▶ [THE TASK]
An exact transcription of every record is needed.

▶ [SOURCE DATA]
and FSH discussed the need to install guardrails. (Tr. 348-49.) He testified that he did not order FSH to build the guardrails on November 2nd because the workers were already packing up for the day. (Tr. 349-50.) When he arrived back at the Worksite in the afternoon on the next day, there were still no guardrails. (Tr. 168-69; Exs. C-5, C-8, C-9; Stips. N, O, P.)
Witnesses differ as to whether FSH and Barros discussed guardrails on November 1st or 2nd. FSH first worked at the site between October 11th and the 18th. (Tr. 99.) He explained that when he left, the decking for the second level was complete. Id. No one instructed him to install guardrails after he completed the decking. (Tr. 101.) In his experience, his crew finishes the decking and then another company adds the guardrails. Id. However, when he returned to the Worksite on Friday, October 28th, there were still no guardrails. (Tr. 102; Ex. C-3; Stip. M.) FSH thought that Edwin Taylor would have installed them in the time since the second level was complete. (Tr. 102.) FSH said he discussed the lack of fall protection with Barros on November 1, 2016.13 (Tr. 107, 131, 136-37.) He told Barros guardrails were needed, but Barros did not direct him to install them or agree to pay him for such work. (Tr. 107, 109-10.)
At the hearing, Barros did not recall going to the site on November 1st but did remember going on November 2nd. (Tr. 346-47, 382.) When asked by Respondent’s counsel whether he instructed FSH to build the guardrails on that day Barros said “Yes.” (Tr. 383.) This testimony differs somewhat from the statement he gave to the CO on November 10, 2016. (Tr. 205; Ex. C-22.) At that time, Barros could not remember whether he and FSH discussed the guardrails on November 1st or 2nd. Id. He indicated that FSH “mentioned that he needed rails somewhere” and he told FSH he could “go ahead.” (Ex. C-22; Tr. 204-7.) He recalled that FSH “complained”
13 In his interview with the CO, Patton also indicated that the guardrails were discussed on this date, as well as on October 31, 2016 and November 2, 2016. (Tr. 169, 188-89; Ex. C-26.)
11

▶ [RESPONSE FOR THIS EXERCISE]
and FSH discussed the need to install guardrails. (Tr. 348-49.) He testified that he did not order FSH to build the guardrails on November 2nd because the workers were already packing up for the day. (Tr. 349-50.) When he arrived back at the Worksite in the afternoon on the next day, there were still no guardrails. (Tr. 168-69; Exs. C-5, C-8, C-9; Stips. N, O, P.)
Witnesses differ as to whether FSH and Barros discussed guardrails on November 1st or 2nd. FSH first worked at the site between October 11th and the 18th. (Tr. 99.) He explained that when he left, the decking for the second level was complete. Id. No one instructed him to install guardrails after he completed the decking. (Tr. 101.) In his experience, his crew finishes the decking and then another company adds the guardrails. Id. However, when he returned to the Worksite on Friday, October 28th, there were still no guardrails. (Tr. 102; Ex. C-3; Stip. M.) FSH thought that Edwin Taylor would have installed them in the time since the second level was complete. (Tr. 102.) FSH said he discussed the lack of fall protection with Barros on November 1, 2016.13 (Tr. 107, 131, 136-37.) He told Barros guardrails were needed, but Barros did not direct him to install them or agree to pay him for such work. (Tr. 107, 109-10.)
At the hearing, Barros did not recall going to the site on November 1st but did remember going on November 2nd. (Tr. 346-47, 382.) When asked by Respondent’s counsel whether he instructed FSH to build the guardrails on that day Barros said “Yes.” (Tr. 383.) This testimony differs somewhat from the statement he gave to the CO on November 10, 2016. (Tr. 205; Ex. C-22.) At that time, Barros could not remember whether he and FSH discussed the guardrails on November 1st or 2nd. Id. He indicated that FSH “mentioned that he needed rails somewhere” and he told FSH he could “go ahead.” (Ex. C-22; Tr. 204-7.) He recalled that FSH “complained”
13 In his interview with the CO, Patton also indicated that the guardrails were discussed on this date, as well as on October 31, 2016 and November 2, 2016. (Tr. 169, 188-89; Ex. C-26.)
11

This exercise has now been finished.